Isso lembra um causo que ouvi de uma amiga panamenha, muitos anos atrás. A melhor amiga dela era cubana. O pai havia fugido de Havana para o Panamá e começado uma vida nova por lá. Quando se estabeleceu e conseguiu dinheiro para passagens, subornos, etc, trouxe a filha e a esposa.

Na primeira vez em que foram a um supermercado, a menina viu o pai enchendo o carrinho de compras. Criada em Cuba, com racionamento e fascismo por todo lado, tendo direito a um frango por mês, a menina desabou; começou a colocar desesperadamente os produtos de volta nas prateleiras. “Pai, pai, não faz isso, os soldados, os soldados vão ver e vão prender o senhor, não pega tanta coisa, pai.”

Yeltsin não tinha que se preocupar com soldados (ao menos nos EUA) mas a ficha que caiu era muito, muito maior que qualquer tanque soviético.

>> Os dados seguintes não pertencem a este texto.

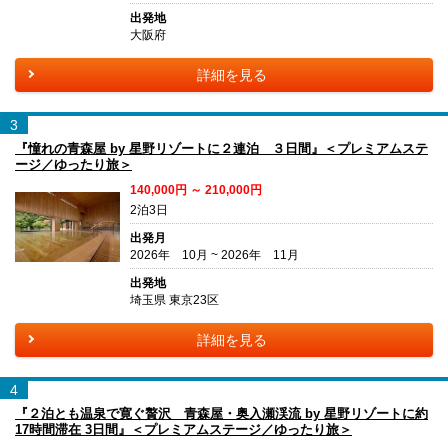
出発地
大阪府
詳細を見る
3
『憧れの青森屋 by 星野リゾートに２連泊 ３日間』＜プレミアムステ
ージ／ゆったり旅＞
140,000円 ～ 210,000円
2泊3日
出発月
2026年 10月 ~ 2026年 11月
出発地
埼玉県 東京23区
詳細を見る
4
『２泊とも温泉で寛ぐ贅沢 青森屋・奥入瀬渓流 by 星野リゾートに約
17時間滞在 3日間』＜プレミアムステージ／ゆったり旅＞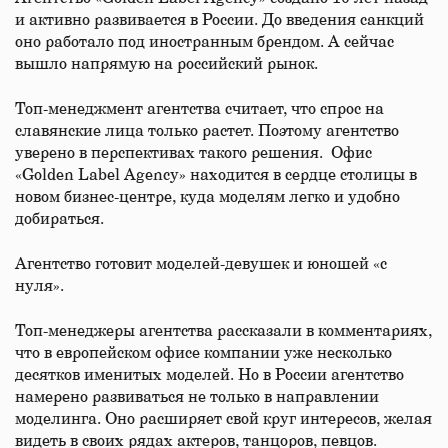
и активно развивается в России. До введения санкций
оно работало под иностранным брендом. А сейчас
вышло напрямую на российский рынок.
Топ-менеджмент агентства считает, что спрос на
славянские лица только растет. Поэтому агентство
уверено в перспективах такого решения. Офис
«Golden Label Agency» находится в сердце столицы в
новом бизнес-центре, куда моделям легко и удобно
добираться.
Агентство готовит моделей-девушек и юношей «с
нуля».
Топ-менеджеры агентства рассказали в комментариях,
что в европейском офисе компании уже несколько
десятков именитых моделей. Но в России агентство
намерено развиваться не только в направлении
моделинга. Оно расширяет свой круг интересов, желая
видеть в своих рядах актеров, танцоров, певцов.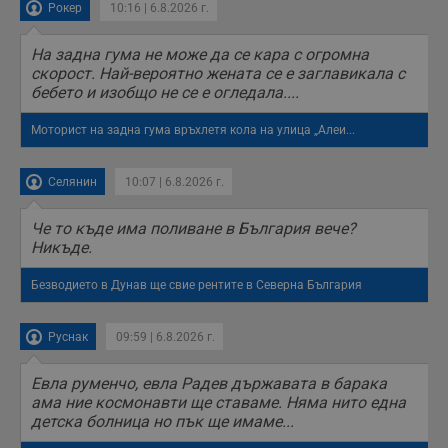
н
Рокер
10:16 | 6.8.2026 г.
п
б
п
На задна гума не може да се кара с огромна
с
о
скорост. Най-вероятно жената се е заглавикала с
с
бебето и изобщо не се е огледала....
а
р
у
Моторист на задна гума връхлетя кола на улица „Алеи...
з
з
п
Селянин
10:07 | 6.8.2026 г.
ASP.NET_SessionId
Сесия
Т
Microsoft
с
Corporation
D
Че то къде има поливане в България вече?
www.dunavmost.com
п
Никъде.
и
т
к
Безводието в Дунав ще свие рентите в Северна България
п
и
у
Руснак
09:59 | 6.8.2026 г.
р
к
п
д
Евла руменчо, евла Радев държавата в барака
д
ама ние космонавти ще ставаме. Няма нито една
п
детска болница но пък ще имаме...
у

“Nem o Politburo tem tanta variedade de escolha. Nem mesmo o Sr Gorbachev”.

Yeltsin voltou a Moscou convencido de que ao contrário do que Gorbachev pregava, não havia reforma possível para o Comunismo. Ele se tornou um crítico ferrenho do sistema, dizendo:

“Eu acho que cometemos um crime ao deixar o padrão de vida de nosso povo tão incomparavelmente abaixo do dos americanos”.

Dois anos depois Yeltsin, já Presidente da Federação Russa enfrentaria nas ruas a última tentativa do Comunismo de se manter o poder. Militares da Linha Dura depuseram Gorbachev, mas Yeltsin convocou o povo às ruas, e logo as tripulações dos tanques soviéticos desertaram, e o Golpe não só fracassou como acelerou o fim da União Soviética. Gorbachev acabou renunciando e o Império se dissolveu.

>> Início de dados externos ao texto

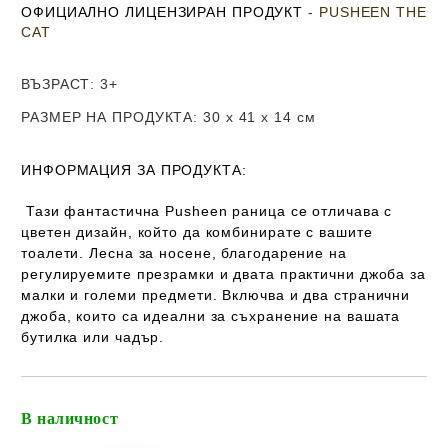
ОФИЦИАЛНО ЛИЦЕНЗИРАН ПРОДУКТ
- PUSHEEN THE
CAT
ВЪЗРАСТ
: 3+
РАЗМЕР НА ПРОДУКТА
: 30 x 41 x 14
см
ИНФОРМАЦИЯ ЗА ПРОДУКТА:
Тази фантастична Pusheen раница се отличава с
цветен дизайн, който да комбинирате с вашите
тоалети. Лесна за носене, благодарение на
регулируемите презрамки и двата практични джоба за
малки и големи предмети. Включва и два странични
джоба, които са идеални за съхранение на вашата
бутилка или чадър.
В наличност
Добави в желани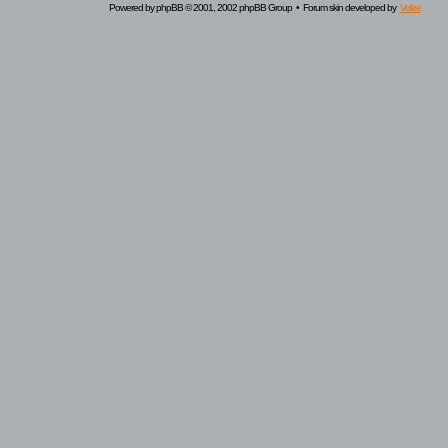
Powered by
phpBB
© 2001, 2002 phpBB Group • Forum skin developed by
Volize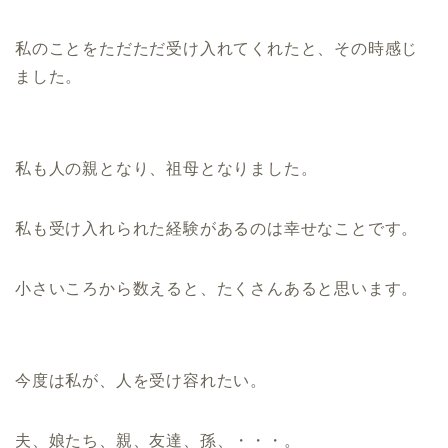
私のことをただただ受け入れてくれたと、その時感じ
ました。
私も人の親となり、祖母となりました。
私も受け入れられた経験があるのは幸せなことです。
小さいころから数えると、たくさんあると思います。
今度は私が、人を受け容れたい。
夫、娘たち、親、友達、孫、・・・。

Com todos os seus erros, escândalos e alcoolismo, com direito a histórias como cair de uma ponte em um rio, totalmente mamado, Boris Yeltsin foi fundamental para o fim do Comunismo na União Soviética, e isso tudo por ele ter percebido que as mentiras que o Partido contava para si mesmo não se sustentavam. Mesmo um trabalhador comum nos EUA tinha uma qualidade de vida melhor do que um membro da Elite do Partido.

O Randall’s existe até hoje, mas mudou de nome. Agora é Food Town.

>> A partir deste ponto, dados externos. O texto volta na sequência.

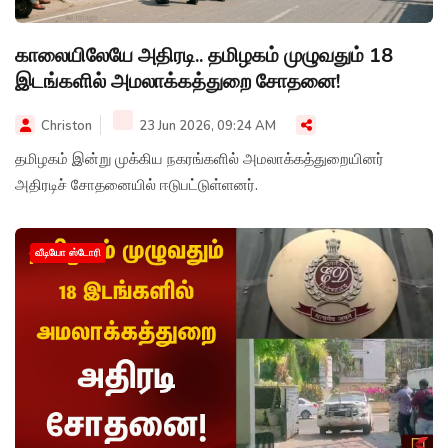
காலையிலேயே அதிரடி.. தமிழகம் முழுவதும் 18
இடங்களில் அமலாக்கத்துறை சோதனை!
Christon
23 Jun 2026, 09:24 AM
தமிழகம் இன்று முக்கிய நகரங்களில் அமலாக்கத்துறையினர்
அதிரடிச் சோதனையில் ஈடுபட்டுள்ளனர்.
வீடியோ ஸ்டோரி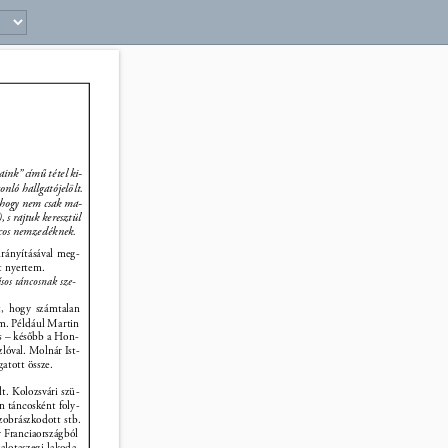
37 
ink” című tétel ki- 
nló hallgatójelölt. 
 hogy nem csak ma- 
 s rajtuk keresztül 
ncos nemzedéknek. 
irányításával meg- 
t nyertem. 
sos táncosnak sze- 
t, hogy számtalan 
m. Például Martin 
s – később a Hon- 
lóval. Molnár Ist- 
atott össze. 
t. Kolozsvári szü- 
n táncosként foly- 
szobrászkodott stb. 
r Franciaországból 
alotaszegi lakoda- 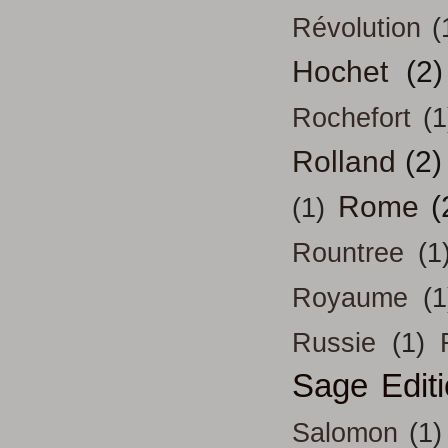
Révolution
(
Hochet
(2)
Rochefort
(1
Rolland
(2)
Rome
(
(1)
Rountree
(1
Royaume
(1
Russie
(1)
Sage Edit
Salomon
(1)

Para dar uma idéia, este era um mercado de elite na União Soviética, na época da visita de Boris Yeltsin. O que aponta como luxo é ter carrinhos. Normalmente russos andavam sempre com sacolas, para se encontrassem alguma loja com estoque de algum produto, poderem comprar. Mercados comuns não tinham carrinhos dada a quantidade pequena de produtos disponível para cada um.

Já este é um mercado em Moscou, em 2014.

E para finalizar, esta foi a inauguração do McDonald’s em Moscou, 1990. Quase tudo era importado, era virtualmente impossível trabalhar com fornecedores locais. Ninguém se comprometia com prazo ou qualidade, e até os tomates eram “impossível” para os locais produzirem no tamanho desejado.